> _EXERCISE OBJECTIVE_
Repeat the text of every row below word for word, and leave the pictures out of your answer.

◇ ◇ ◇ ◇ ◇

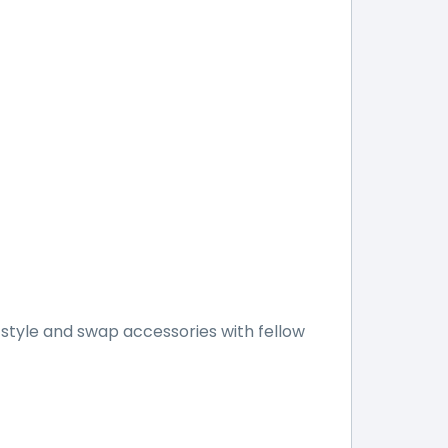
style and swap accessories with fellow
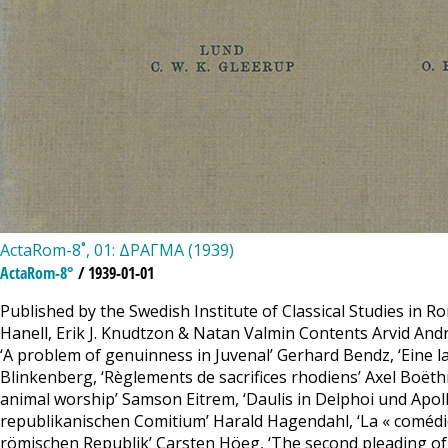
ActaRom-8˚, 01: ΔΡΑΓΜΑ (1939)
ActaRom-8°
/ 1939-01-01
Published by the Swedish Institute of Classical Studies in R
Hanell, Erik J. Knudtzon & Natan Valmin Contents Arvid Andrén
‘A problem of genuinness in Juvenal’ Gerhard Bendz, ‘Eine 
Blinkenberg, ‘Règlements de sacrifices rhodiens’ Axel Boëthi
animal worship’ Samson Eitrem, ‘Daulis in Delphoi und Apollo
republikanischen Comitium’ Harald Hagendahl, ‘La « comédie »
römischen Republik’ Carsten Höeg, ‘The second pleading of 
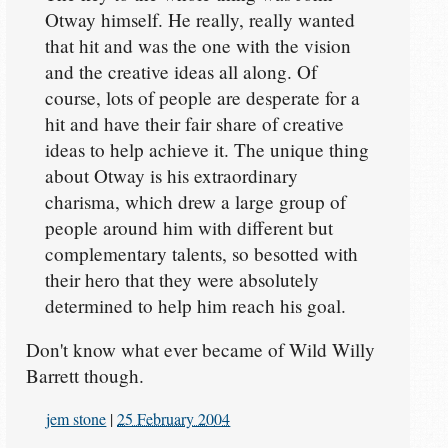
Otway himself. He really, really wanted
that hit and was the one with the vision
and the creative ideas all along. Of
course, lots of people are desperate for a
hit and have their fair share of creative
ideas to help achieve it. The unique thing
about Otway is his extraordinary
charisma, which drew a large group of
people around him with different but
complementary talents, so besotted with
their hero that they were absolutely
determined to help him reach his goal.
Don't know what ever became of Wild Willy
Barrett though.
jem stone
|
25 February 2004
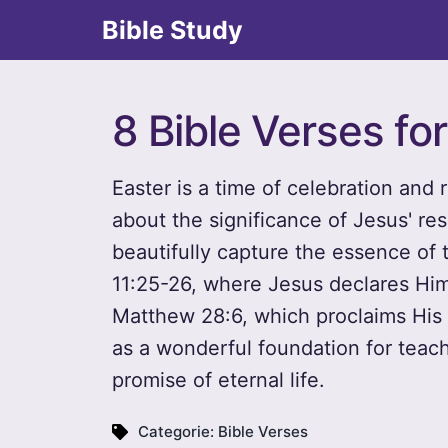
Bible Study
8 Bible Verses fo
Easter is a time of celebration and r
about the significance of Jesus' res
beautifully capture the essence of 
11:25-26, where Jesus declares Hims
Matthew 28:6, which proclaims His 
as a wonderful foundation for teach
promise of eternal life.
Categorie:
Bible Verses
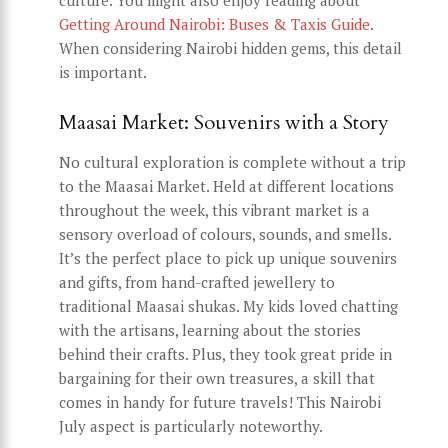
culture. You might also enjoy reading about
Getting Around Nairobi: Buses & Taxis Guide
.
When considering Nairobi hidden gems, this detail
is important.
Maasai Market: Souvenirs with a Story
No cultural exploration is complete without a trip
to the Maasai Market. Held at different locations
throughout the week, this vibrant market is a
sensory overload of colours, sounds, and smells.
It’s the perfect place to pick up unique souvenirs
and gifts, from hand-crafted jewellery to
traditional Maasai shukas. My kids loved chatting
with the artisans, learning about the stories
behind their crafts. Plus, they took great pride in
bargaining for their own treasures, a skill that
comes in handy for future travels! This Nairobi
July aspect is particularly noteworthy.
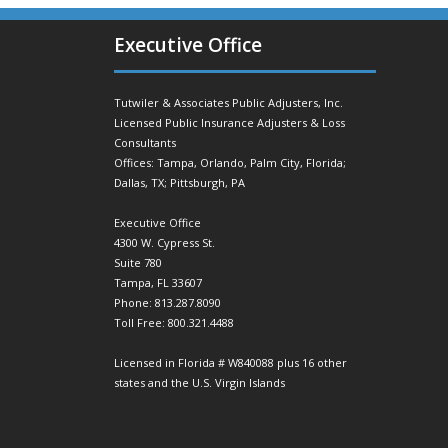
Executive Office
Tutwiler & Associates Public Adjusters, Inc.
Licensed Public Insurance Adjusters & Loss
Consultants
Offices: Tampa, Orlando, Palm City, Florida;
Dallas, TX; Pittsburgh, PA
Executive Office
4300 W. Cypress St.
Suite 780
Tampa, FL 33607
Phone: 813.287.8090
Toll Free: 800.321.4488
Licensed in Florida # W840088 plus 16 other
states and the U.S. Virgin Islands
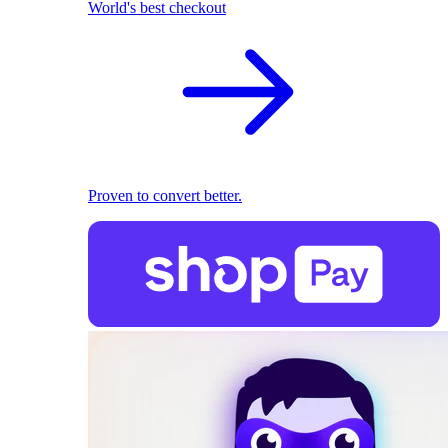
World's best checkout
Proven to convert better.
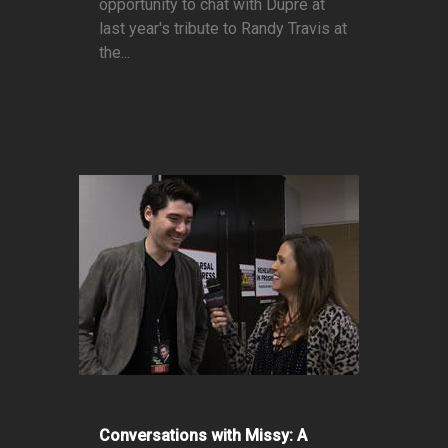
opportunity to chat with Dupré at
last year's tribute to Randy Travis at
the...
Conversations with Missy: A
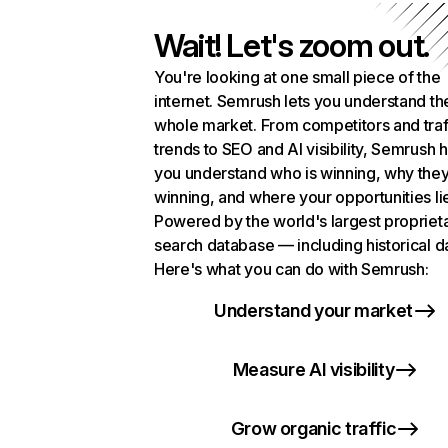
Wait! Let's zoom out.
You're looking at one small piece of the
internet. Semrush lets you understand th
whole market. From competitors and traf
trends to SEO and AI visibility, Semrush 
you understand who is winning, why they
winning, and where your opportunities li
Powered by the world's largest propriet
search database — including historical d
Here's what you can do with Semrush:
Understand your market
Measure AI visibility
Grow organic traffic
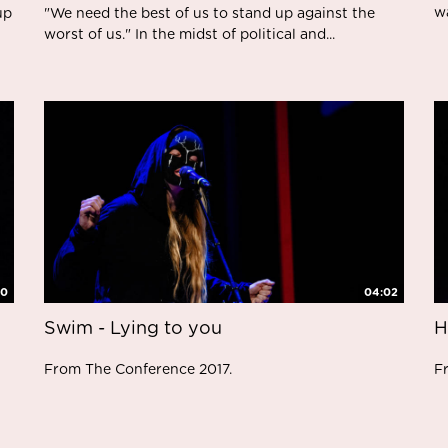
w
up
"We need the best of us to stand up against the
worst of us." In the midst of political and...
10
04:02
Swim - Lying to you
H
From The Conference 2017.
F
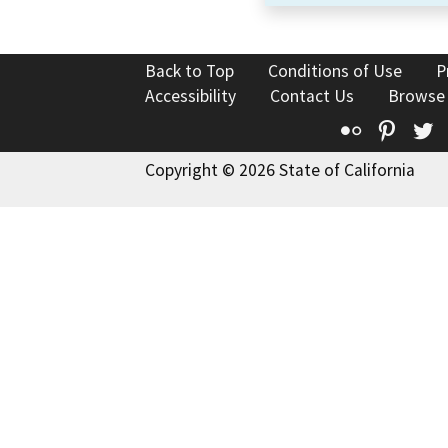
Back to Top
Conditions of Use
P
Accessibility
Contact Us
Browse
Flickr
Pinte
T
Copyright © 2026 State of California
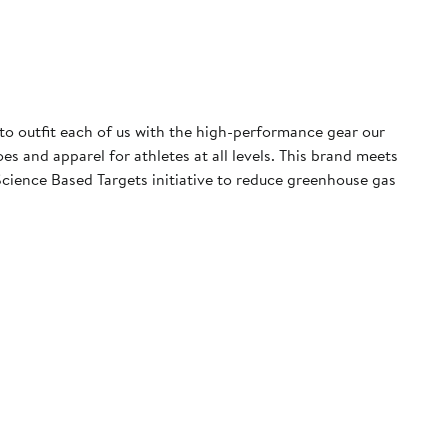
 to outfit each of us with the high-performance gear our
 and apparel for athletes at all levels. This brand meets
cience Based Targets initiative to reduce greenhouse gas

◇ ◇ ◇ ◇ ◇

> _RESULT OF THIS EXERCISE_
style and swap accessories with fellow
ActaRom-8˚, 01: ΔΡΑΓΜΑ (1939)
ActaRom-8°
/ 1939-01-01
Published by the Swedish Institute of Classical Studies in R
Hanell, Erik J. Knudtzon & Natan Valmin Contents Arvid Andrén
‘A problem of genuinness in Juvenal’ Gerhard Bendz, ‘Eine 
Blinkenberg, ‘Règlements de sacrifices rhodiens’ Axel Boëthi
animal worship’ Samson Eitrem, ‘Daulis in Delphoi und Apollo
republikanischen Comitium’ Harald Hagendahl, ‘La « comédie »
römischen Republik’ Carsten Höeg, ‘The second pleading of 
Otway himself. He really, really wanted
that hit and was the one with the vision
and the creative ideas all along. Of
course, lots of people are desperate for a
hit and have their fair share of creative
ideas to help achieve it. The unique thing
about Otway is his extraordinary
charisma, which drew a large group of
people around him with different but
complementary talents, so besotted with
their hero that they were absolutely
determined to help him reach his goal.
Don't know what ever became of Wild Willy
Barrett though.
jem stone
|
25 February 2004
Bible Study
8 Bible Verses fo
Easter is a time of celebration and r
about the significance of Jesus' res
beautifully capture the essence of 
11:25-26, where Jesus declares Hims
Matthew 28:6, which proclaims His 
as a wonderful foundation for teach
promise of eternal life.
Categorie:
Bible Verses
culture. You might also enjoy reading about
Getting Around Nairobi: Buses & Taxis Guide
.
When considering Nairobi hidden gems, this detail
is important.
Maasai Market: Souvenirs with a Story
No cultural exploration is complete without a trip
to the Maasai Market. Held at different locations
throughout the week, this vibrant market is a
sensory overload of colours, sounds, and smells.
It’s the perfect place to pick up unique souvenirs
and gifts, from hand-crafted jewellery to
traditional Maasai shukas. My kids loved chatting
with the artisans, learning about the stories
behind their crafts. Plus, they took great pride in
bargaining for their own treasures, a skill that
comes in handy for future travels! This Nairobi
July aspect is particularly noteworthy.
Executive Office
Tutwiler & Associates Public Adjusters, Inc.
Licensed Public Insurance Adjusters & Loss
Consultants
Offices: Tampa, Orlando, Palm City, Florida;
Dallas, TX; Pittsburgh, PA
Executive Office
4300 W. Cypress St.
Suite 780
Tampa, FL 33607
Phone: 813.287.8090
Toll Free: 800.321.4488
Licensed in Florida # W840088 plus 16 other
states and the U.S. Virgin Islands
World's best checkout
Proven to convert better.
opportunity to chat with Dupré at
last year's tribute to Randy Travis at
the...
Conversations with Missy: A
Wait! Let's zoom out.
You're looking at one small piece of the
internet. Semrush lets you understand th
whole market. From competitors and traf
trends to SEO and AI visibility, Semrush 
you understand who is winning, why they
winning, and where your opportunities li
Powered by the world's largest propriet
search database — including historical d
Here's what you can do with Semrush:
Understand your market
Measure AI visibility
Grow organic traffic
w
up
"We need the best of us to stand up against the
worst of us." In the midst of political and...
10
04:02
Swim - Lying to you
H
From The Conference 2017.
F
Back to Top
Conditions of Use
P
Accessibility
Contact Us
Browse
Flickr
Pinte
T
Copyright © 2026 State of California
 to outfit each of us with the high-performance gear our
 and apparel for athletes at all levels. This brand meets
cience Based Targets initiative to reduce greenhouse gas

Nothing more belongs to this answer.